**Text passage**

= = = =

ASF provides a native regex engine exposed through the regex() constructor and slash-regex syntax.

Regex objects are stateful, configurable, and reusable, and integrate seamlessly with string methods like match, replace, split, etc.

Execution & Matching

  • exec(subject)
    • regex.exec(subject)
    • Executes the regex on subject and returns full match + capture groups as an array.
    • Returns Empty if no match.
    • Equivalent to JS RegExp.prototype.exec (non-global).
    • Example: 
        regex(`(a)(b)`).exec('xab')
  // -> ['ab', 'a', 'b']
  • execAt(subject, position)
    • regex.execAt(subject, pos)
    • Attempts a match starting exactly at pos (1-based index).
    • Returns full match + groups or Empty.
    • Useful for scanners and parsers.
    • Example: 
        r = regex(`\\d+`)
  r.execAt('a123', 2)
  // -> ['123']
  • execAll(subject)
    • regex.execAll(subject)
    • Returns all matches as an array.
    • Each element is the full match string only (groups ignored).
    • Equivalent to JS global matching.
    • Example: 
        regex(`\\d+`).execAll('a1b22c333')
  // -> ['1', '22', '333']
  • test(subject)
    • regex.test(subject)
    • Returns True if the regex matches anywhere in subject, False otherwise.
    • Example: 
        regex(`\d`).test('abc1')
  // -> True

      Replacement & Splitting

  • replace(subject, replacement)
    • regex.replace(subject, replacement)
    • Replaces all matches in subject.
    • replacement is a string.
    • Supports $ expansions:
      • $0 full match
      • $1..$99 capture groups
    • Example: 
        regex(`(\d+)`).replace('a12b', '[$1]')
  // -> 'a[12]b'
  • split(subject)
    • regex.split(subject)
    • Splits the string using the regex as delimiter.
    • Returns an array of substrings.
    • Safely handles zero-length matches.
    • Example: 
        regex(`[,;\s]+`).split('apple,orange;banana grape')
  // -> ['apple','orange','banana','grape']

      Utility

  • escape(text)
    • regex.escape(text)
    • Escapes all regex meta-characters in text.
    • Safe for building literal patterns dynamically.
    • Example: 
        regex().escape('a+b*c?')
  // -> '\a\+b\*c\?'

      Configuration Methods (Getters / Setters)

= = = =

**Extracted information**
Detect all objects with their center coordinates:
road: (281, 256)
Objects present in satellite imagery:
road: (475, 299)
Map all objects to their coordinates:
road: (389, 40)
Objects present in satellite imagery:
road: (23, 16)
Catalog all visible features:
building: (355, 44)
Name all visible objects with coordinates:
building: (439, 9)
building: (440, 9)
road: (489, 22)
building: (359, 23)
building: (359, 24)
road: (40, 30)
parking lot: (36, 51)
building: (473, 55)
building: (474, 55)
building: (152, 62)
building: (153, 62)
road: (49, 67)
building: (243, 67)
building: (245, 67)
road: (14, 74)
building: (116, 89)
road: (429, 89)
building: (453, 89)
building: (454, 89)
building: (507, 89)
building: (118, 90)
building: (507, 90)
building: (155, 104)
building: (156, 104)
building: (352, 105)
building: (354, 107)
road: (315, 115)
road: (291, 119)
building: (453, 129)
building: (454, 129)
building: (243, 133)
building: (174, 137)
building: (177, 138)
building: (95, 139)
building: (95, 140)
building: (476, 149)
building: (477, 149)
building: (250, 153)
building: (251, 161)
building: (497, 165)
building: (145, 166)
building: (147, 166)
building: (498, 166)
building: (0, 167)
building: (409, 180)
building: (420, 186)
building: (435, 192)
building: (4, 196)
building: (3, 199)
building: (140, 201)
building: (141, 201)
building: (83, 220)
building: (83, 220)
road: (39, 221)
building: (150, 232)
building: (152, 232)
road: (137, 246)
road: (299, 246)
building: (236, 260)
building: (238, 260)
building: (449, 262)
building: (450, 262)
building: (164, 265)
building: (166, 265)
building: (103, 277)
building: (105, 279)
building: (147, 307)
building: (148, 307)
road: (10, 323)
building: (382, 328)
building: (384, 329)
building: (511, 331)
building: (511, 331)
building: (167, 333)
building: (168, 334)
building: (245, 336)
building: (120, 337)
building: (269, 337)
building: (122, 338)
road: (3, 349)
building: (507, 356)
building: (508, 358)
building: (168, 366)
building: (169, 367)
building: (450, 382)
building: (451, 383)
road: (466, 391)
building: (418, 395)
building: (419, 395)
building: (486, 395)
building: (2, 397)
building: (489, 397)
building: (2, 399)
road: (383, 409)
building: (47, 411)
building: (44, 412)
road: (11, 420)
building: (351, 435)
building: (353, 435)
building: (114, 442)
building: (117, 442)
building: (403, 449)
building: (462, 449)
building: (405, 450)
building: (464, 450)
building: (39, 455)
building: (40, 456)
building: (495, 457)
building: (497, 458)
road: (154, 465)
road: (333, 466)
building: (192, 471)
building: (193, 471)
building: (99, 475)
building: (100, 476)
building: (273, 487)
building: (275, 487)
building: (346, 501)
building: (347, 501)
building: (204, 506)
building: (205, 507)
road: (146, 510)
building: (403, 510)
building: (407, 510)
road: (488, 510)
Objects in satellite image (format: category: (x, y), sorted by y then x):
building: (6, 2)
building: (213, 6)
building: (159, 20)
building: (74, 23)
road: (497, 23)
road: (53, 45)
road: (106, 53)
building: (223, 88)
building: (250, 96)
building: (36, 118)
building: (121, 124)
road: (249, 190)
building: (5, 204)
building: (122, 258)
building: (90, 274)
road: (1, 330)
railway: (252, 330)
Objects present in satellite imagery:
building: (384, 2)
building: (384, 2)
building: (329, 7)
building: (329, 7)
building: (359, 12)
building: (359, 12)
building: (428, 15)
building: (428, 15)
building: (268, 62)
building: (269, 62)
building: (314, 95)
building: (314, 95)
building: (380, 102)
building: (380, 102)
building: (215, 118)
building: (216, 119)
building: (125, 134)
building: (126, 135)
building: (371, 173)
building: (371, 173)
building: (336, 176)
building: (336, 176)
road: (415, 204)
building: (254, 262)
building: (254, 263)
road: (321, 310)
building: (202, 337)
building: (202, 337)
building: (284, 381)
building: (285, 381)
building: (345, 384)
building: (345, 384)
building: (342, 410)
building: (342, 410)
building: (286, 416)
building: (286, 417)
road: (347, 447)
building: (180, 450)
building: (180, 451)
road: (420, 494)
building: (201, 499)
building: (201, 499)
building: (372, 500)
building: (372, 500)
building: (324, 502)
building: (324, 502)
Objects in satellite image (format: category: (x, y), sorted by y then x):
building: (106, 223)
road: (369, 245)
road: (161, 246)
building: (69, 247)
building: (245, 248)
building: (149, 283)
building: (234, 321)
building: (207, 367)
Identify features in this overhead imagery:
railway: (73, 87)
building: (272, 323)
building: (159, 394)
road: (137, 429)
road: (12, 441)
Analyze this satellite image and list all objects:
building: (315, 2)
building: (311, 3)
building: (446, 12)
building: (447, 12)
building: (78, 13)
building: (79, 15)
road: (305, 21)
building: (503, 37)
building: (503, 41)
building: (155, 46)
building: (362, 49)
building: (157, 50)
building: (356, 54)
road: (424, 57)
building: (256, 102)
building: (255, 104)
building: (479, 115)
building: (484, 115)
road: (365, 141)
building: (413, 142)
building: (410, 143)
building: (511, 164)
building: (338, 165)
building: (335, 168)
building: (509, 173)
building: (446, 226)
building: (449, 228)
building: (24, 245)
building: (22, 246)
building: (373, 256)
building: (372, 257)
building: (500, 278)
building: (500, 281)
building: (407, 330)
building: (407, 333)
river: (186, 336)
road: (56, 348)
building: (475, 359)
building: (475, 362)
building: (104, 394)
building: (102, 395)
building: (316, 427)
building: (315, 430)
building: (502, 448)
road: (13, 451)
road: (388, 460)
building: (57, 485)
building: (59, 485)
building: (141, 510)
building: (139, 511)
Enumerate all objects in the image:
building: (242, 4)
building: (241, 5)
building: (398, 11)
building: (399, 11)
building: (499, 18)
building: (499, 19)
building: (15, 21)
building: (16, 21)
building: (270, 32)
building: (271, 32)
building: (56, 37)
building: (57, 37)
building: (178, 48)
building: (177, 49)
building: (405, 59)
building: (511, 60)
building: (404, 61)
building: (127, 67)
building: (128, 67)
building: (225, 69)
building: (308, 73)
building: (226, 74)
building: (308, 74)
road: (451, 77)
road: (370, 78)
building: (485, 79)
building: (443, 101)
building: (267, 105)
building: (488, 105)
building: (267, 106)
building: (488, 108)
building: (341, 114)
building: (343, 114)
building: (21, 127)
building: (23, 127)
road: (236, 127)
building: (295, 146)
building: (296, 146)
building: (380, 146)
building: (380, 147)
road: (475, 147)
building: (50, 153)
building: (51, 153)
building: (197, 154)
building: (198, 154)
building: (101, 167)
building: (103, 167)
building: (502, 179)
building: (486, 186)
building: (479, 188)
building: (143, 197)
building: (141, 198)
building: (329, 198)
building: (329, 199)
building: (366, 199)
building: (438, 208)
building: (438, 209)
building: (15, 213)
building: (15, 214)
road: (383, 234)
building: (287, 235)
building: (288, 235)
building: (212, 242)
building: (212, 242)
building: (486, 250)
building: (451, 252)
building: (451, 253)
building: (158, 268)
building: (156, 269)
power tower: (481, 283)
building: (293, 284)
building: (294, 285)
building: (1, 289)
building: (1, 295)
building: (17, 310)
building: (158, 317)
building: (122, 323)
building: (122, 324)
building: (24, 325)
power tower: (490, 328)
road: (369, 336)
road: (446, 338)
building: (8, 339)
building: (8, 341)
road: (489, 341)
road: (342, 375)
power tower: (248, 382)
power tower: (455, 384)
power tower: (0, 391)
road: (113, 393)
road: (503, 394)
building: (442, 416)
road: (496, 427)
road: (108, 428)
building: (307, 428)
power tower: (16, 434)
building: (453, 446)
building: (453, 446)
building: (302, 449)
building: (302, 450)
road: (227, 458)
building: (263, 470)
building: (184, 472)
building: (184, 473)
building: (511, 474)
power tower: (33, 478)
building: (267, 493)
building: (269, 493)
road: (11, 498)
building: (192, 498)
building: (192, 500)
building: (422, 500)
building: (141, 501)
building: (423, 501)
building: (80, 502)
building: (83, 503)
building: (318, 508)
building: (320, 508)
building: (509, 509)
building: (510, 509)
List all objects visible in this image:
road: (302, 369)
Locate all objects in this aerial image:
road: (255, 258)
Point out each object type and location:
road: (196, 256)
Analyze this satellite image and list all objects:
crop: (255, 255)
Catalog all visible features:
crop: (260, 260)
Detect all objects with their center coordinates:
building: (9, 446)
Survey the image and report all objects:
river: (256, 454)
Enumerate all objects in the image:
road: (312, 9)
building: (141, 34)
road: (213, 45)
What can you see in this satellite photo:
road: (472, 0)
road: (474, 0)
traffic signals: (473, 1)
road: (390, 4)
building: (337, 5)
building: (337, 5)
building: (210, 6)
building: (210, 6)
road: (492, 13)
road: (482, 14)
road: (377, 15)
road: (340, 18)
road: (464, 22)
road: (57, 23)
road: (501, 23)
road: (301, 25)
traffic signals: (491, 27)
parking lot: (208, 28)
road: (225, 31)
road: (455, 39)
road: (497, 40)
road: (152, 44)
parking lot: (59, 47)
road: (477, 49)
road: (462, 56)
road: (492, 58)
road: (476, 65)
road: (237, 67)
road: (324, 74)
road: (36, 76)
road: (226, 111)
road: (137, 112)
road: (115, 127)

= = = =

**What this exercise asks**
[a] In the regex documentation, what kind of index does execAt use for its starting position?
[b] Please reproduce the regex documentation word for word, starting at "Execution & Matching" and stopping after "groups or Empty.".

**Responses for each task**
[a] A 1-based index.

[b]
Execution & Matching

  • exec(subject)
    • regex.exec(subject)
    • Executes the regex on subject and returns full match + capture groups as an array.
    • Returns Empty if no match.
    • Equivalent to JS RegExp.prototype.exec (non-global).
    • Example: 
        regex(`(a)(b)`).exec('xab')
  // -> ['ab', 'a', 'b']
  • execAt(subject, position)
    • regex.execAt(subject, pos)
    • Attempts a match starting exactly at pos (1-based index).
    • Returns full match + groups or Empty.